- Job:
Render the lines below as a JSON list of strings, one string per line, leaving out blank lines.

Collected data
══════════

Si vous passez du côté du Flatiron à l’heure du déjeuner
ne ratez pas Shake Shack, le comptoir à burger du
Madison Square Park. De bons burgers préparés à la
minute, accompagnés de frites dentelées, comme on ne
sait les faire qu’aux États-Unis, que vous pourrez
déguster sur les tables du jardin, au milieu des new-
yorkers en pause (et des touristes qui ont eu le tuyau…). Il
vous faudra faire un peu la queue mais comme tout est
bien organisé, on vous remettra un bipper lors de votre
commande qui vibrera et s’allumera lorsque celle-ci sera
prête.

══════════

- Response:
[
  "Si vous passez du côté du Flatiron à l’heure du déjeuner",
  "ne ratez pas Shake Shack, le comptoir à burger du",
  "Madison Square Park. De bons burgers préparés à la",
  "minute, accompagnés de frites dentelées, comme on ne",
  "sait les faire qu’aux États-Unis, que vous pourrez",
  "déguster sur les tables du jardin, au milieu des new-",
  "yorkers en pause (et des touristes qui ont eu le tuyau…). Il",
  "vous faudra faire un peu la queue mais comme tout est",
  "bien organisé, on vous remettra un bipper lors de votre",
  "commande qui vibrera et s’allumera lorsque celle-ci sera",
  "prête."
]